Ways to Improve Your Credit Score

Your credit score plays a significant role in the process of getting approved for your mortgage. It can affect the rate and amount of your loan, as well as how much you will need for your down payment. But being aware of your credit score is not as helpful as knowing how to improve it.

Key Takeaways
• Some factors that affect your credit include: late payments, foreclosures, amount of debt and lines of credit.
• Secured loans, such as a mortgage, home equity line of credit or car loan, are looked on more favorably than unsecured loans, like credit cards. A longer history with secured loans will typically raise your score.
• Credit history is one of the most significant factors in your credit score. To improve the score, strive for on-time payments, control your utilization (less than 30% of your limit per card), limit credit inquiries, and limit the number of lines of credit you open.
• A lower credit score can require a higher down payment and often means a higher interest rate on the mortgage. In some cases, poor credit can preclude you from approval altogether, so be aware of your credit score and avoid actions that can damage your credit in the time leading up to applying for a mortgage.

Videos are for informational purposes only and represent the opinions of the speakers. Chase does not warrant the completeness, timeliness or accuracy of the content.




Michael: Sometimes when we meet with clients there are some challenges on their credit report. Something as simple as a late payment on their credit card. It can be more complex like a foreclosure, or a short sale, a judgment.

Angi: When a credit report is ran you’re pulling from three different repositories: Equifax, Experian, and Transunion.

Michael: Types of credit also affect your score. Such as a mortgage, a home equity line of credit, an installment loan with a car. Those typically are looked on more favorably then unsecured lines of credit, credit cards, etcetera. So the more secure credit you have, and the longer you have that credit, the higher your score will be.

Angi: The other thing is lack of credit because there’s no way to judge someone’s ability or willingness to pay credit unless they’re actually using them.

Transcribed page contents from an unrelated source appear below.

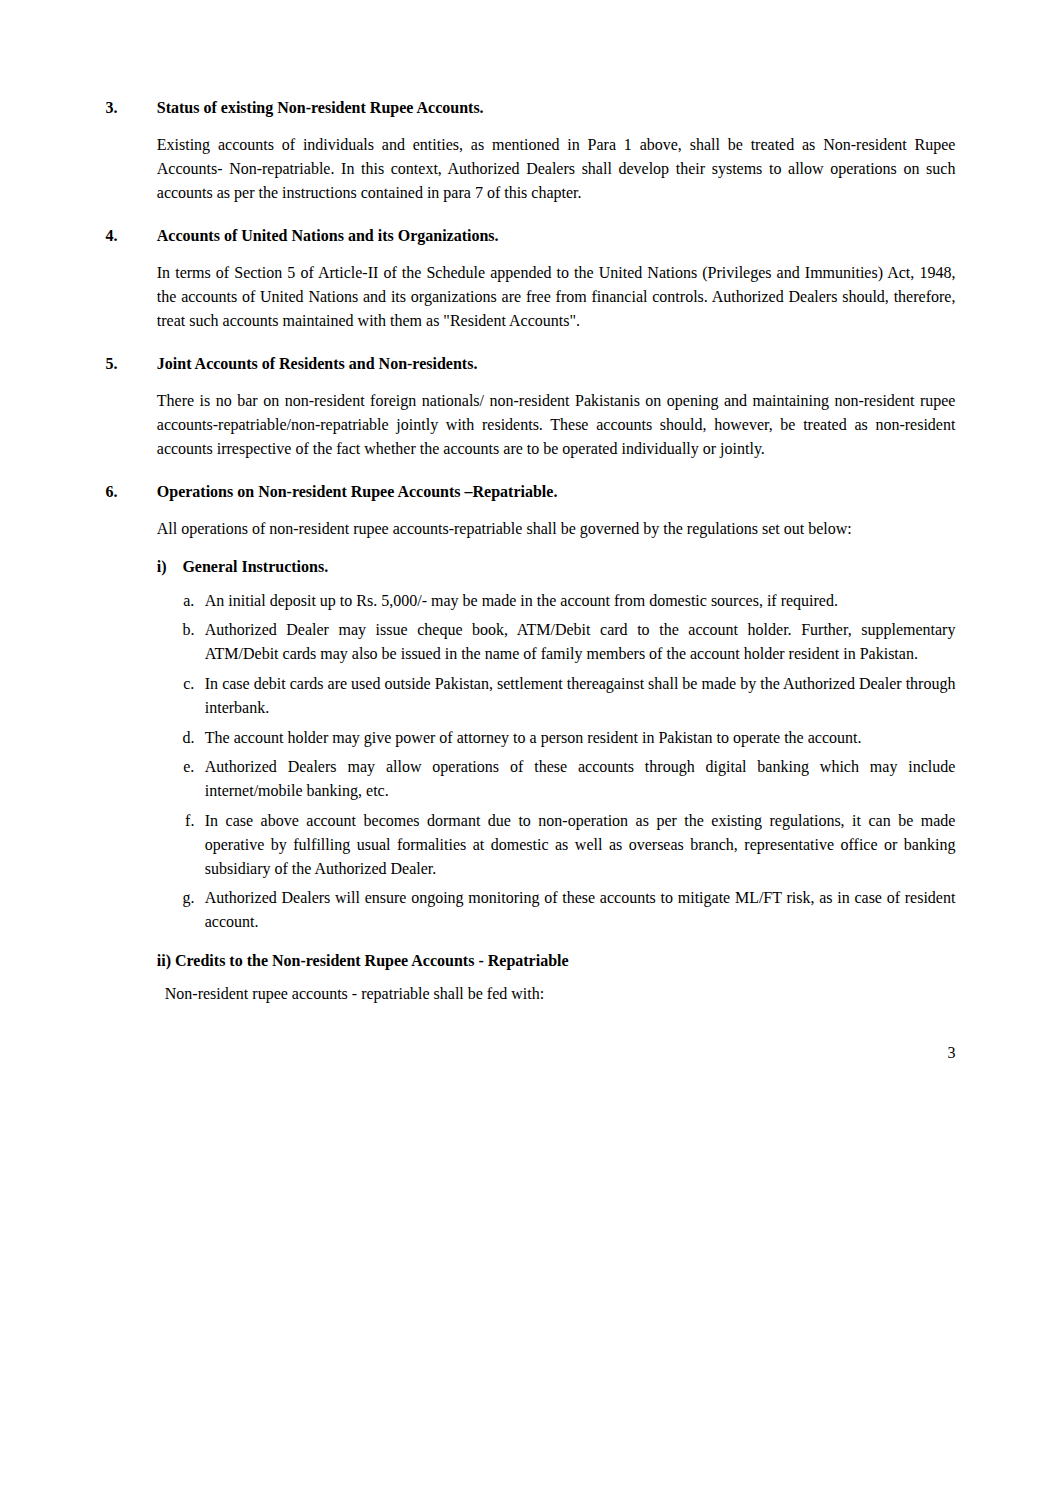3. Status of existing Non-resident Rupee Accounts.
Existing accounts of individuals and entities, as mentioned in Para 1 above, shall be treated as Non-resident Rupee Accounts- Non-repatriable. In this context, Authorized Dealers shall develop their systems to allow operations on such accounts as per the instructions contained in para 7 of this chapter.
4. Accounts of United Nations and its Organizations.
In terms of Section 5 of Article-II of the Schedule appended to the United Nations (Privileges and Immunities) Act, 1948, the accounts of United Nations and its organizations are free from financial controls. Authorized Dealers should, therefore, treat such accounts maintained with them as "Resident Accounts".
5. Joint Accounts of Residents and Non-residents.
There is no bar on non-resident foreign nationals/ non-resident Pakistanis on opening and maintaining non-resident rupee accounts-repatriable/non-repatriable jointly with residents. These accounts should, however, be treated as non-resident accounts irrespective of the fact whether the accounts are to be operated individually or jointly.
6. Operations on Non-resident Rupee Accounts –Repatriable.
All operations of non-resident rupee accounts-repatriable shall be governed by the regulations set out below:
i) General Instructions.
An initial deposit up to Rs. 5,000/- may be made in the account from domestic sources, if required.
Authorized Dealer may issue cheque book, ATM/Debit card to the account holder. Further, supplementary ATM/Debit cards may also be issued in the name of family members of the account holder resident in Pakistan.
In case debit cards are used outside Pakistan, settlement thereagainst shall be made by the Authorized Dealer through interbank.
The account holder may give power of attorney to a person resident in Pakistan to operate the account.
Authorized Dealers may allow operations of these accounts through digital banking which may include internet/mobile banking, etc.
In case above account becomes dormant due to non-operation as per the existing regulations, it can be made operative by fulfilling usual formalities at domestic as well as overseas branch, representative office or banking subsidiary of the Authorized Dealer.
Authorized Dealers will ensure ongoing monitoring of these accounts to mitigate ML/FT risk, as in case of resident account.
ii) Credits to the Non-resident Rupee Accounts - Repatriable
Non-resident rupee accounts - repatriable shall be fed with:
3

Michael: Credit history has the most impact on the credit score. The philosophy is past behavior will indicate future behavior.

Angi: Ways to improve it would be to try and pay your credit on time, because credit lates will stay on the credit report for seven years. Bankruptcy is for ten years and the longer it’s been since the late the less it affects your score.

Michael: Utilizing your credit cards less. Typically you want to utilize less than thirty percent of your balance. For example, if you have a $10,000 credit card, you probably would not want to go above $3,000 being utilized at any one time.

Angi: Limit the number of people who are checking your credit because credit inquiries also affect your credit score. And I always tell people to avoid having a lot of credit cards with, say they have a lot of small balances but they all add up to a big total, it’s just to limit it to one or two credit cards and treat it as a monthly bill and pay it off each month.

Michael: Poor credit can affect, it can actually preclude you from buying a new home depending on the event.

Angi: The lower the credit score the more down payment it’s going to require. So it’s very important to keep your score as high as possible when you’re purchasing a home. One because of the down payment and two because of the rate you get. Because the lower the credit score the higher the rate is going to be.